Big Data in der Warteschleife
„Das Handy ist für mich die Fernbedienung der Netzwerkgesellschaft. Da steckt alles drin, was man sich im 18. und 19. Jahrhundert so erträumt hat,“ sagt van Laak. Doch um die softwarebasierte Infrastruktur in diesem Sinne zu nutzen, ist auch eine physische nötig: das Breitbandnetz. Die Geschichte dieses Netzes ist kurz, aber prägend. So erhielten zum Beispiel die neuen Bundesländer nach dem Mauerfall neue Telefonleitungen und Kabelnetze. Allerdings waren diese aus Kupfer, wie in den letzten 100 Jahren üblich. Die damit möglichen Bandbreiten reichen für die Datenübertragung schon heute teilweise nicht mehr aus. Zudem hat sich die Nutzung rasant verändert: In den letzten 20 Jahren ist die Zahl der Menschen, die in Deutschland Internet nutzen, von 18 auf 66 Millionen gestiegen.
Ein entsprechender Ausbau des Breitbandnetzes hat bereits begonnen. Doch die neuen Bundesländer – erst vor 30 Jahren komplett neu vernetzt – stehen nun im gesamtdeutschen Modernisierungszyklus wieder hinten an. Daher zeichnet sich im Breitbandatlas bei einer privaten Verfügbarkeit von 16 Megabit und mehr pro Sekunde der Verlauf der ehemaligen innerdeutschen Grenze noch deutlich ab.
Wie wichtig – und vielerorts eben noch nicht ausreichend – die Breitbandversorgung ist, zeigt aktuell die Corona-Pandemie, die einen nicht geringen Teil der arbeitenden Bevölkerung ins Home Office verpflichtet.
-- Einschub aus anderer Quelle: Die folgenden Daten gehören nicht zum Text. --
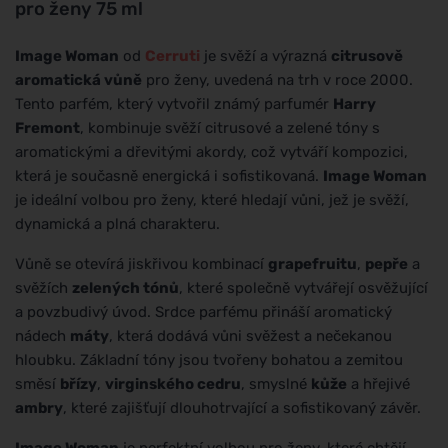
pro ženy 75 ml
Image Woman
od
Cerruti
je svěží a výrazná
citrusově
aromatická vůně
pro ženy, uvedená na trh v roce 2000.
Tento parfém, který vytvořil známý parfumér
Harry
Fremont
, kombinuje svěží citrusové a zelené tóny s
aromatickými a dřevitými akordy, což vytváří kompozici,
která je současně energická i sofistikovaná.
Image Woman
je ideální volbou pro ženy, které hledají vůni, jež je svěží,
dynamická a plná charakteru.
Vůně se otevírá jiskřivou kombinací
grapefruitu
,
pepře
a
svěžích
zelených tónů
, které společně vytvářejí osvěžující
a povzbudivý úvod. Srdce parfému přináší aromatický
nádech
máty
, která dodává vůni svěžest a nečekanou
hloubku. Základní tóny jsou tvořeny bohatou a zemitou
směsí
břízy
,
virginského cedru
, smyslné
kůže
a hřejivé
ambry
, které zajišťují dlouhotrvající a sofistikovaný závěr.
Image Woman
je perfektní volbou pro ženy, které chtějí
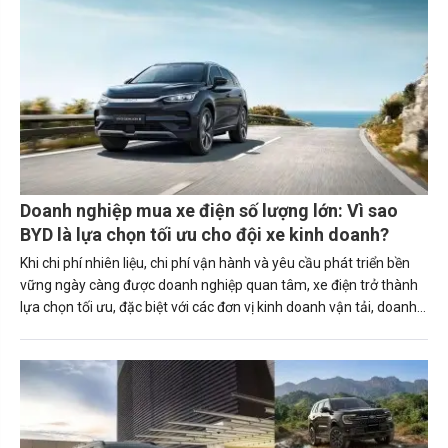
Doanh nghiệp mua xe điện số lượng lớn: Vì sao
BYD là lựa chọn tối ưu cho đội xe kinh doanh?
Khi chi phí nhiên liệu, chi phí vận hành và yêu cầu phát triển bền
vững ngày càng được doanh nghiệp quan tâm, xe điện trở thành
lựa chọn tối ưu, đặc biệt với các đơn vị kinh doanh vận tải, doanh
nghiệp logistics, Grab Partner hay các công ty sở hữu đội
xe.Trong đó, BYD là một trong những cái tên đáng chú ý nhờ
danh mục sản phẩm đa dạng, chi phí sử dụng thấp cùng nhiều
chương trình ưu đãi hấp dẫn dành cho khách hàng mua xe trong
hè này.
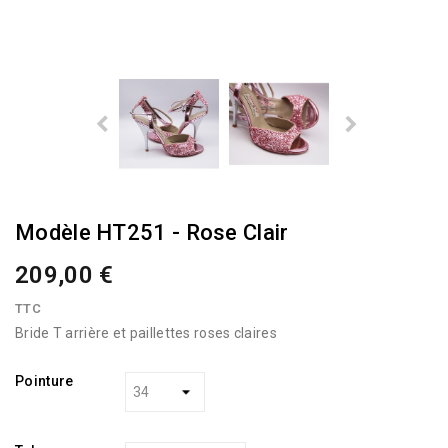
Modèle HT251 - Rose Clair
209,00 €
TTC
Bride T arrière et paillettes roses claires
Pointure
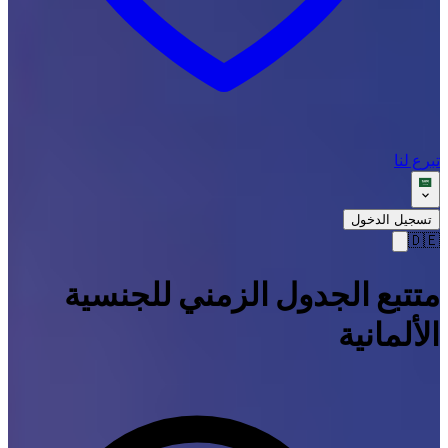
تبرع لنا
تسجيل الدخول
🇩🇪
متتبع الجدول الزمني للجنسية
الألمانية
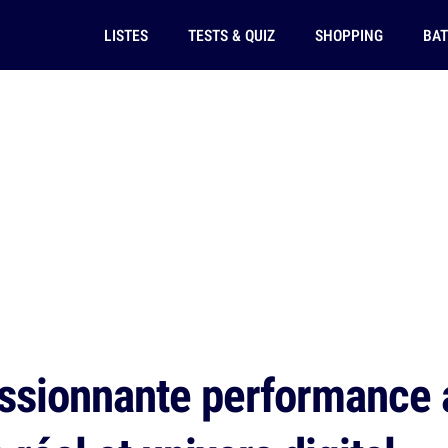
LISTES
TESTS & QUIZ
SHOPPING
BAT
ssionnante performance a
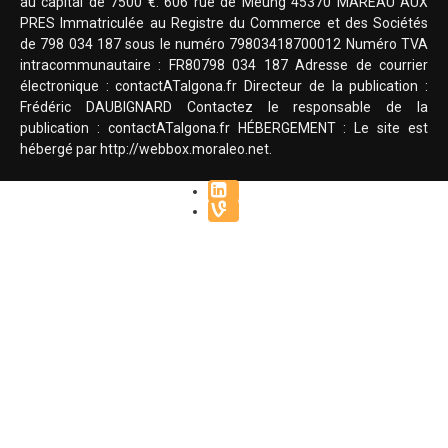
au capital de 7500 €. 606 rue de Meung 45370 MAREAU AUX
PRES Immatriculée au Registre du Commerce et des Sociétés
de 798 034 187 sous le numéro 79803418700012 Numéro TVA
intracommunautaire : FR80798 034 187 Adresse de courrier
électronique : contactATalgona.fr Directeur de la publication :
Frédéric DAUBIGNARD Contactez le responsable de la
publication : contactATalgona.fr HÉBERGEMENT : Le site est
hébergé par http://webbox.moraleo.net.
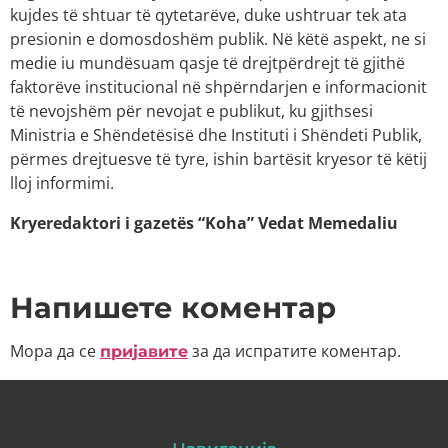
kujdes të shtuar të qytetarëve, duke ushtruar tek ata
presionin e domosdoshëm publik. Në këtë aspekt, ne si
medie iu mundësuam qasje të drejtpërdrejt të gjithë
faktorëve institucional në shpërndarjen e informacionit
të nevojshëm për nevojat e publikut, ku gjithsesi
Ministria e Shëndetësisë dhe Instituti i Shëndeti Publik,
përmes drejtuesve të tyre, ishin bartësit kryesor të këtij
lloj informimi.
Kryeredaktori i gazetës “Koha” Vedat Memedaliu
Напишете коментар
Мора да се
за да испратите коментар.
пријавите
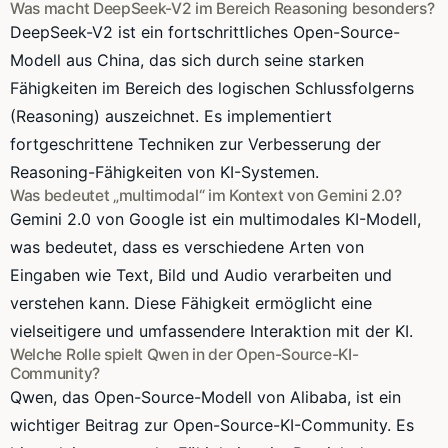
Was macht DeepSeek-V2 im Bereich Reasoning besonders?
DeepSeek-V2 ist ein fortschrittliches Open-Source-
Modell aus China, das sich durch seine starken
Fähigkeiten im Bereich des logischen Schlussfolgerns
(Reasoning) auszeichnet. Es implementiert
fortgeschrittene Techniken zur Verbesserung der
Reasoning-Fähigkeiten von KI-Systemen.
Was bedeutet „multimodal“ im Kontext von Gemini 2.0?
Gemini 2.0 von Google ist ein multimodales KI-Modell,
was bedeutet, dass es verschiedene Arten von
Eingaben wie Text, Bild und Audio verarbeiten und
verstehen kann. Diese Fähigkeit ermöglicht eine
vielseitigere und umfassendere Interaktion mit der KI.
Welche Rolle spielt Qwen in der Open-Source-KI-
Community?
Qwen, das Open-Source-Modell von Alibaba, ist ein
wichtiger Beitrag zur Open-Source-KI-Community. Es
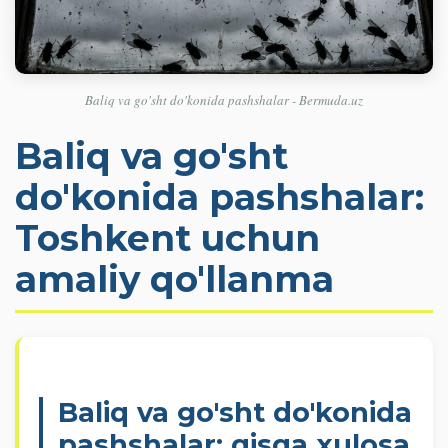
Baliq va go'sht do'konida pashshalar - Bermuda.uz
Baliq va go'sht
do'konida pashshalar:
Toshkent uchun
amaliy qo'llanma
Baliq va go'sht do'konida
pashshalar: qisqa xulosa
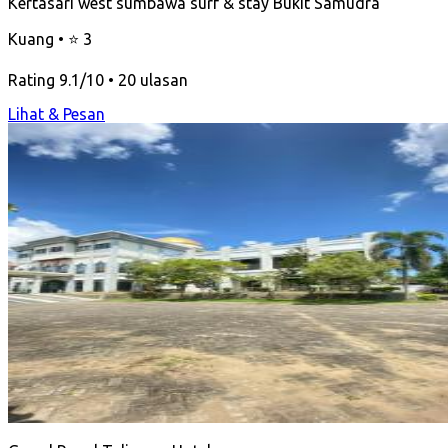
Kertasari west sumbawa surf & stay Bukit Samudra
Kuang • ⭐ 3
Rating 9.1/10 • 20 ulasan
Lihat & Pesan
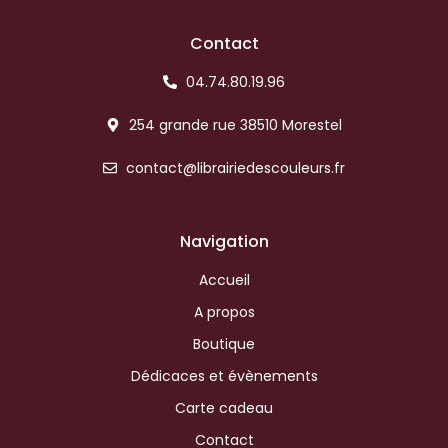
Contact
04.74.80.19.96
254 grande rue 38510 Morestel
contact@librairiedescouleurs.fr
Navigation
Accueil
A propos
Boutique
Dédicaces et évènements
Carte cadeau
Contact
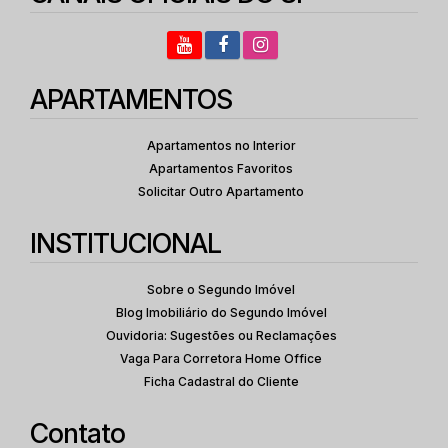
APARTAMENTOS
Apartamentos no Interior
Apartamentos Favoritos
Solicitar Outro Apartamento
INSTITUCIONAL
Sobre o Segundo Imóvel
Blog Imobiliário do Segundo Imóvel
Ouvidoria: Sugestões ou Reclamações
Vaga Para Corretora Home Office
Ficha Cadastral do Cliente
Contato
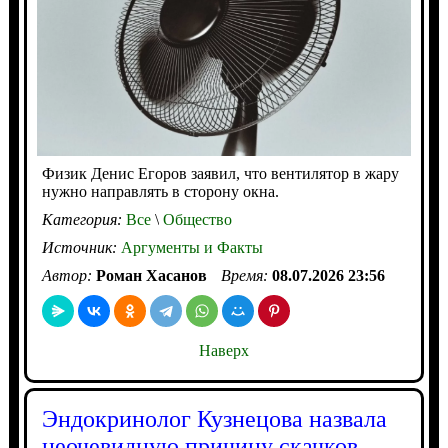
Физик Денис Егоров заявил, что вентилятор в жару
нужно направлять в сторону окна.
Категория:
Все
\
Общество
Источник:
Аргументы и Факты
Автор:
Роман Хасанов
Время:
08.07.2026 23:56
Наверх
Эндокринолог Кузнецова назвала
неочевидную причину скачков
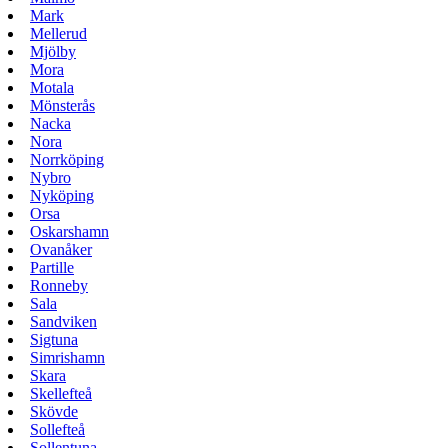
Mark
Mellerud
Mjölby
Mora
Motala
Mönsterås
Nacka
Nora
Norrköping
Nybro
Nyköping
Orsa
Oskarshamn
Ovanåker
Partille
Ronneby
Sala
Sandviken
Sigtuna
Simrishamn
Skara
Skellefteå
Skövde
Sollefteå
Sollentuna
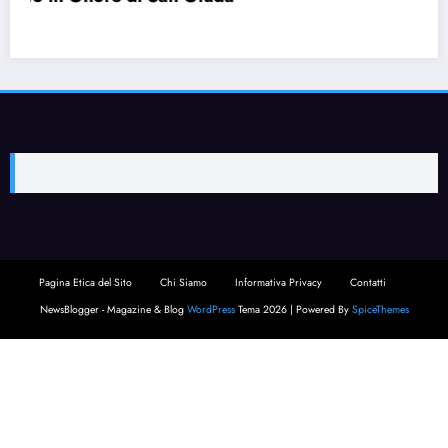
Pagina Etica del Sito
Chi Siamo
Informativa Privacy
Contatti
NewsBlogger - Magazine & Blog
WordPress
Tema 2026 | Powered By
SpiceThemes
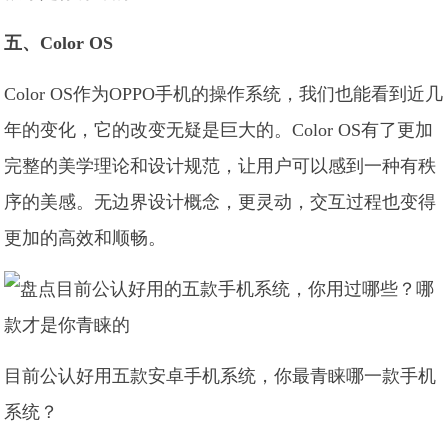
五、Color OS
Color OS作为OPPO手机的操作系统，我们也能看到近几
年的变化，它的改变无疑是巨大的。Color OS有了更加
完整的美学理论和设计规范，让用户可以感到一种有秩
序的美感。无边界设计概念，更灵动，交互过程也变得
更加的高效和顺畅。
目前公认好用五款安卓手机系统，你最青睐哪一款手机
系统？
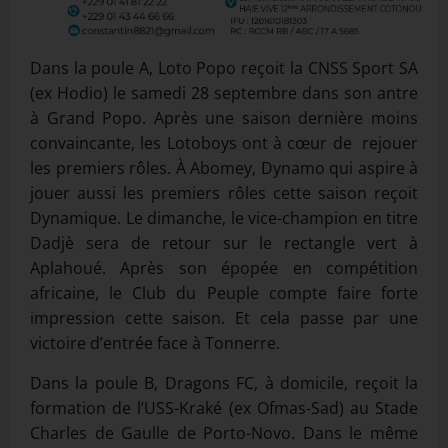
Dans la poule A, Loto Popo reçoit la CNSS Sport SA
(ex Hodio) le samedi 28 septembre dans son antre
à Grand Popo. Après une saison dernière moins
convaincante, les Lotoboys ont à cœur de rejouer
les premiers rôles. À Abomey, Dynamo qui aspire à
jouer aussi les premiers rôles cette saison reçoit
Dynamique. Le dimanche, le vice-champion en titre
Dadjè sera de retour sur le rectangle vert à
Aplahoué. Après son épopée en compétition
africaine, le Club du Peuple compte faire forte
impression cette saison. Et cela passe par une
victoire d’entrée face à Tonnerre.
Dans la poule B, Dragons FC, à domicile, reçoit la
formation de l’USS-Kraké (ex Ofmas-Sad) au Stade
Charles de Gaulle de Porto-Novo. Dans le même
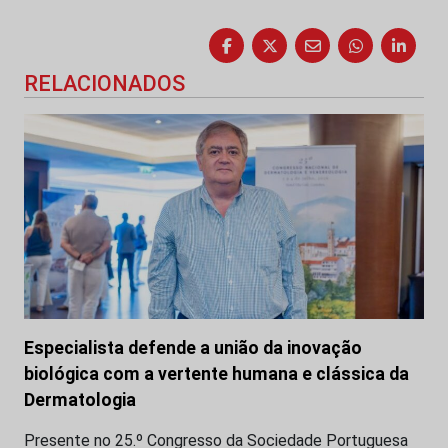
RELACIONADOS
Especialista defende a união da inovação
biológica com a vertente humana e clássica da
Dermatologia
Presente no 25.º Congresso da Sociedade Portuguesa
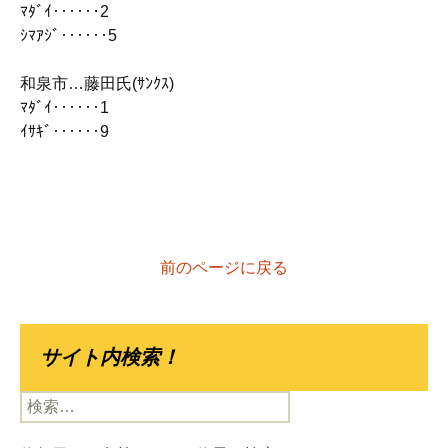
ﾏﾀﾞｲ‥‥‥2
ｼﾏｱｼﾞ‥‥‥5
和泉市…藤田氏(ｻﾝｸｽ)
ﾏﾀﾞｲ‥‥‥1
ｲｻｷﾞ‥‥‥9
前のページに戻る
サイト内検索！
検
索:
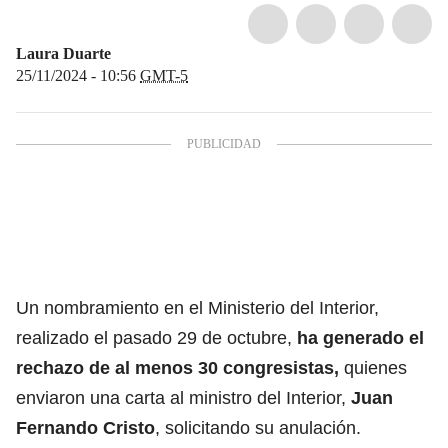
Laura Duarte
25/11/2024 - 10:56
GMT-5
Un nombramiento en el Ministerio del Interior,
realizado el pasado 29 de octubre,
ha generado el
rechazo de al menos 30 congresistas,
quienes
enviaron una carta al ministro del Interior,
Juan
Fernando Cristo
, solicitando su anulación.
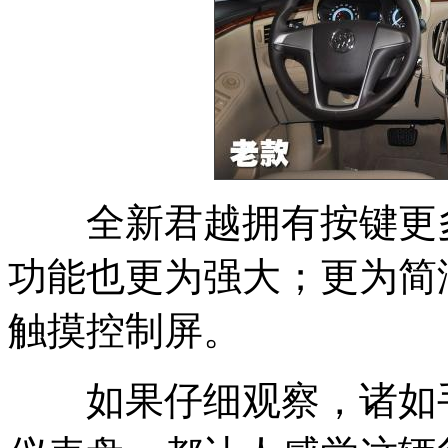
全新君越拥有按键更多
功能也更为强大；更为简
触摸控制屏。
如果仔细观察，诸如手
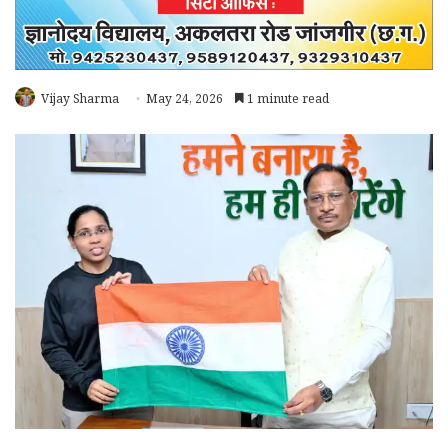
Vijay Sharma
May 24, 2026
1 minute read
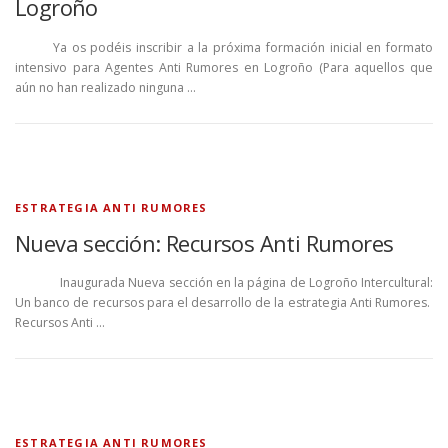
Logroño
Ya os podéis inscribir a la próxima formación inicial en formato
intensivo para Agentes Anti Rumores en Logroño (Para aquellos que
aún no han realizado ninguna …
ESTRATEGIA ANTI RUMORES
Nueva sección: Recursos Anti Rumores
Inaugurada Nueva sección en la página de Logroño Intercultural:
Un banco de recursos para el desarrollo de la estrategia Anti Rumores.
Recursos Anti …
ESTRATEGIA ANTI RUMORES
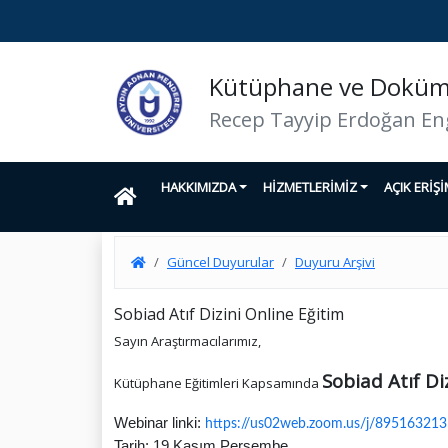
Kütüphane ve Doküma
Recep Tayyip Erdoğan En
HAKKIMIZDA
HİZMETLERİMİZ
AÇIK ERİŞ
Güncel Duyurular
Duyuru Arşivi
Sobiad Atıf Dizini Online Eğitim
Sayın Araştırmacılarımız,
Sobiad Atıf Diz
Kütüphane Eğitimleri Kapsamında
Webinar linki:
https://us02web.zoom.
us/j/89516321
Tarih: 19 Kasım Perşembe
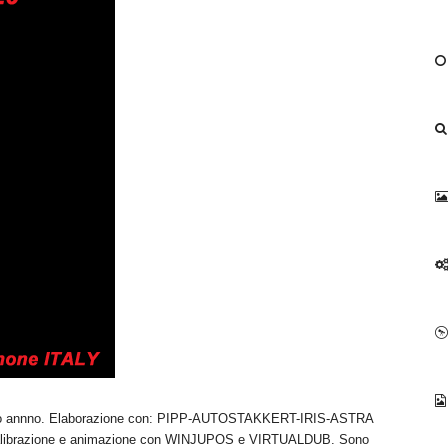
questo annno. Elaborazione con: PIPP-AUTOSTAKKERT-IRIS-ASTRA
razione e animazione con WINJUPOS e VIRTUALDUB. Sono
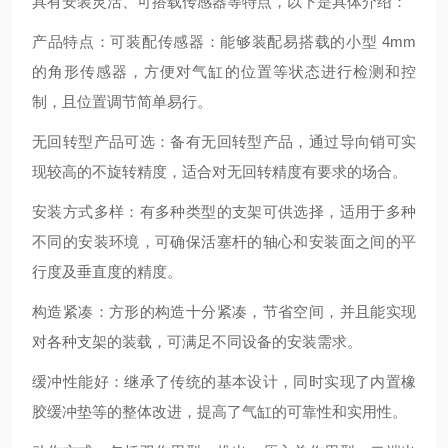
具有安装灵活、可搭载传感器等特点，以下是具体介绍：
产品特点：可装配传感器：能够装配易搭载的小型 4mm
的角形传感器，方便对气缸的位置等状态进行检测和控
制，且位置调节简单易行。
无回转型产品可选：备有无回转型产品，通过导向销可实
现较高的不旋转精度，适合对无回转精度有要求的场合。
安装方式多样：有多种类型的支架可供选择，适用于多种
不同的安装环境，可确保活塞杆的轴心和安装面之间的平
行度及垂直度的精度。
构造紧凑：方形的构造十分紧凑，节省空间，并且能实现
对各种支架的装载，可满足不同设备的安装需求。
缓冲性能好：继承了传统的基本设计，同时实现了内置橡
胶缓冲垫等的整体改进，提高了气缸的可靠性和实用性。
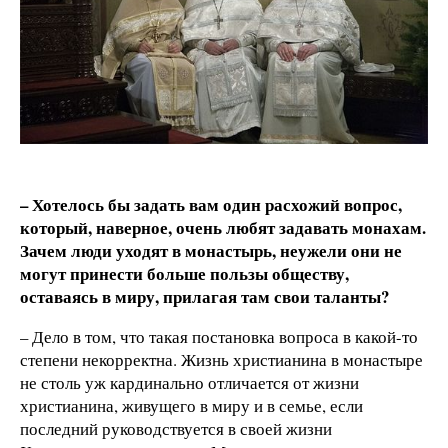
– Хотелось бы задать вам один расхожий вопрос,
который, наверное, очень любят задавать монахам.
Зачем люди уходят в монастырь, неужели они не
могут принести больше пользы обществу,
оставаясь в миру, прилагая там свои таланты?
– Дело в том, что такая постановка вопроса в какой-то
степени некорректна. Жизнь христианина в монастыре
не столь уж кардинально отличается от жизни
христианина, живущего в миру и в семье, если
последний руководствуется в своей жизни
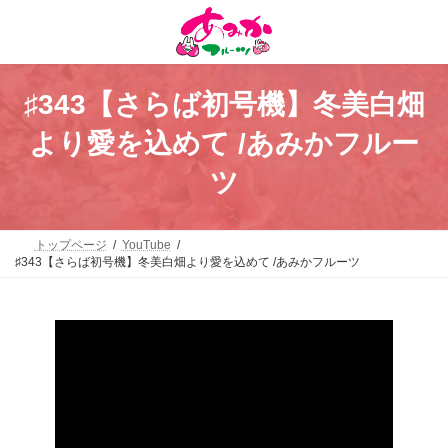
コ
ナ
ン
ビ
テ
ゲ
ン
ー
ツ
シ
へ
ョ
♯343【さらば初号機】冬美白畑
ス
ン
キ
に
より愛を込めて /あみかフルー
ッ
移
プ
動
ツ
トップページ
YouTube
♯343【さらば初号機】冬美白畑より愛を込めて /あみかフルーツ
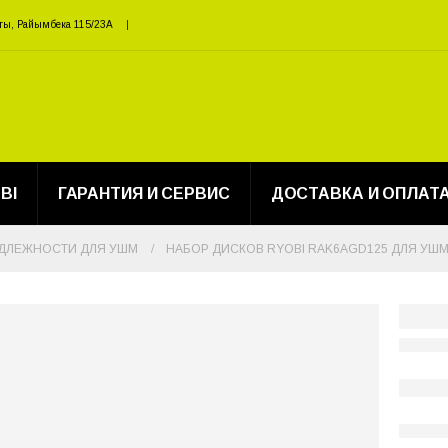
ты, Райымбека 115/23A
BI
ГАРАНТИЯ И СЕРВИС
ДОСТАВКА И ОПЛАТ
ДЛЕЖНОСТИ ДЛЯ УШМ
НАБОР ДИСКОВ RYOBI RAK6AGD125 ДЛЯ УШМ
Die Pandemie zeigt aber auch, wie sehr wir flexible Netze aller Art brauchen – als Grundinfrastrukturen für Leben und Arbeit. Der große Aufholbedarf beim Breitbandausbau verweist so auf ein größeres Problem: Auch das dichteste Netz besteht, wie alle Netze, größtenteils aus Löchern.